We use the same reference version of the human genome as DNABERT, GRCh38.p13 downloaded from the NIH. Chromosomes are first chunked into contiguous sections (e.g. broken on Ns) to remove any ‘empty’ sequence from being sampled in training. Then, slices of the genome are sampled at runtime and fed to the model for training. By default, chr1-chr19 are used during training, while chr20 and chr21 are reserved as holdouts. Additionally, chr22 is held-out for further evaluation.
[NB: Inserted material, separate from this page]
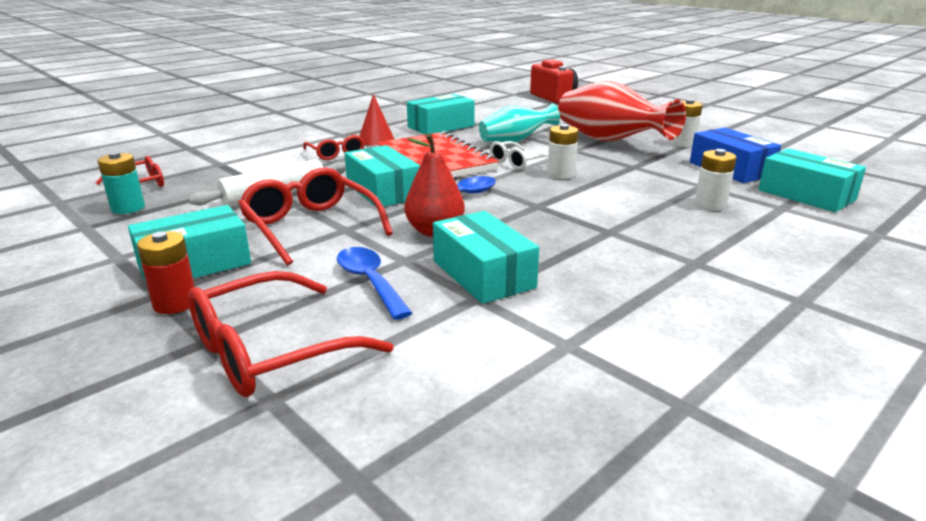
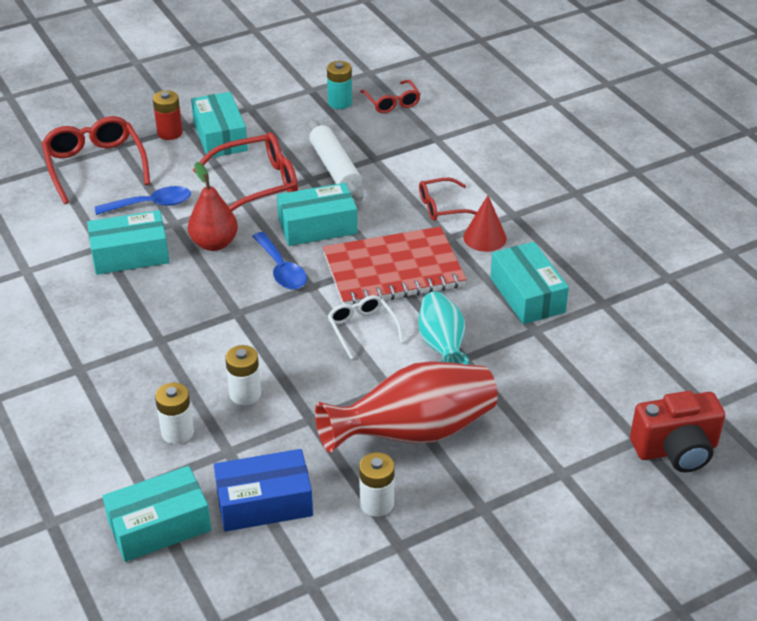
camera: 105 degrees right, 15 degrees up
(560, 174) = (311, 351): white battery -> white battery (245, 394)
Splice-site task The splice site task uses the ensembl annotations, GRCh38.p13 version 99. The reference genome used for the ensembl annotations and assocaited gff3 files are downloaded for use. To construct a list of donors, acceptors, and negative examples, we first iterate through the genome annotation and identify any splice-sites. Donors begin at the end of the first exon and end at the end of the second to last exon. Acceptors begin at the beginning of the second exon and end at the beginning of the last exon. Negative examples are taken randomly from introns such that they do not overlap with exon sequences.

30,000 samples are taken, with 10,000 donors, acceptors, and negatives sites respectively inline with the reference publication. 80% of the data is used for training and 10% of the data is used for validation and testing, respectively.